Paper Structure (35 sections, 10 figures, 12 tables)

This paper contains 35 sections, 10 figures, 12 tables.

Figures (10)

  • Figure 1: Overview of S-MedQA's construction process. For single specialty annotation of each sample, we generate predictions using 5 different prompts and only keep those where predictions agree ($3+$, $4+$, or $5$ times). A medical expert manually annotates S-MedQA's entire validation and test set. We randomly sample $1,000$ questions from our train set and ask multiple medical experts to evaluate GPT-3.5's predictions (we detail inter-annotator agreement in § \ref{['sec:manual_validation']}), achieving accuracies ranging from $90.8$--$97.8$%. For multi-specialty annotation, we leverage conformal prediction to assign labels across multiple clinical specialties, using a held-out set of $300$ samples manually annotated by medical experts as calibration/test set. It achieves a precision of $0.69$, recall of $0.52$, with $24\%$ exactly correct matches and an average prediction length of $1.55$.
  • Figure 2: The distribution of all specialties classified by GPT-3.5. The dark blue specialties are the 15 we finally included in our benchmark. Note that we conduct experiments on the 6 common specialties for simplicity.
  • Figure 3: The illustration of first token probability, string matching, and our approach (classifier) to evaluating LLMs performance on S-MedQA. We use text output instead of first token probability for evaluation because the latter suffers heavily from selection bias in multiple-choice QA wang2024my.

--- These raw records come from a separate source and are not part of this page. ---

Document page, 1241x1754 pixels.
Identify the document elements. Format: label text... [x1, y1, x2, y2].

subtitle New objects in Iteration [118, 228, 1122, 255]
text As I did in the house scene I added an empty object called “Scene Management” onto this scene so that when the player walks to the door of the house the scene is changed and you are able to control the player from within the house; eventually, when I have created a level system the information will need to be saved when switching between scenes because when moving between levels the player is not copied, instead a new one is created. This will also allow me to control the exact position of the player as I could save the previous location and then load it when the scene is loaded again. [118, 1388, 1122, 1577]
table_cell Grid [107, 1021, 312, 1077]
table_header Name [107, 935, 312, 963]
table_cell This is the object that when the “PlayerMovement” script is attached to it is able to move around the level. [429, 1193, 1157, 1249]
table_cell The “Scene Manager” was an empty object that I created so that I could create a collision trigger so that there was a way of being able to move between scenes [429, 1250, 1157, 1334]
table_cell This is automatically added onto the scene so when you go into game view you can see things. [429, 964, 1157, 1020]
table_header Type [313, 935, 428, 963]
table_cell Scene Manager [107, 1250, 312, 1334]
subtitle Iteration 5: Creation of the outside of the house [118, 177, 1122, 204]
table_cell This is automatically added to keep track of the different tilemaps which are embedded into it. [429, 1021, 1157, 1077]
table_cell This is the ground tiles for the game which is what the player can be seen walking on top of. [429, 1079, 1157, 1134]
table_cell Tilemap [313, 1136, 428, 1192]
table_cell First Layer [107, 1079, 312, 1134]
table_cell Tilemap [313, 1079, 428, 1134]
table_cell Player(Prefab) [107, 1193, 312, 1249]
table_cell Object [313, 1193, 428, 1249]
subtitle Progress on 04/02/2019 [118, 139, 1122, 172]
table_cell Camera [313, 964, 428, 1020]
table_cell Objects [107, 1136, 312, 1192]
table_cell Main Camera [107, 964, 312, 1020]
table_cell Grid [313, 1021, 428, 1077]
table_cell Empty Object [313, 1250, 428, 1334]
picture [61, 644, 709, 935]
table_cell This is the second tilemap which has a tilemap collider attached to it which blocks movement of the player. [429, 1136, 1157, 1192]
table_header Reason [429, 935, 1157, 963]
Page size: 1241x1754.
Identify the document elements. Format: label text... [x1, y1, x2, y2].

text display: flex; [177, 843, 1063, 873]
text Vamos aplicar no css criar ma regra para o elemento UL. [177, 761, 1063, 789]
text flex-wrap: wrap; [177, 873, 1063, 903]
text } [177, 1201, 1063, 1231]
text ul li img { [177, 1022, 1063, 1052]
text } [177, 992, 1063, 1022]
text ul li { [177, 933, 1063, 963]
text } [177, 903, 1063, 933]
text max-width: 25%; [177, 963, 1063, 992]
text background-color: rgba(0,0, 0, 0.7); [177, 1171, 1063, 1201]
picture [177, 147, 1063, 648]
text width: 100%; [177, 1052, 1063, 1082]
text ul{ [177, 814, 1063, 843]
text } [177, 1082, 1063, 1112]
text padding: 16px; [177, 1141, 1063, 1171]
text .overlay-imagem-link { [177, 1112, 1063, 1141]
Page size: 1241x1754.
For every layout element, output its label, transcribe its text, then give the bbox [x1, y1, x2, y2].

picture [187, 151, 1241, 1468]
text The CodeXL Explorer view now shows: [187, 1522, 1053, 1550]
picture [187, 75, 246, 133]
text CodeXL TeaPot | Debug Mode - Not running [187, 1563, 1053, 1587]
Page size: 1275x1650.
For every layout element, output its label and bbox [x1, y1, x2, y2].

However, string matching does not work in some cases. Our classifier trained on Mistral-v0.2 works successfully with an accuracy of 96.5%.
  • Figure 4: Heatmap showing the overlap of clinical terms within and across clinical specialties between train and test QA pairs in S-MedQA.
  • Figure 5: Negative log-probabilities for clinically relevant tokens between baseline Llama-3.1-8B-Instruct and the same model further fine-tuned on each specialty data. Each group represents tokens categorized into different clinical specialties. Each color means that the same model is further fine-tuned on each specialty data.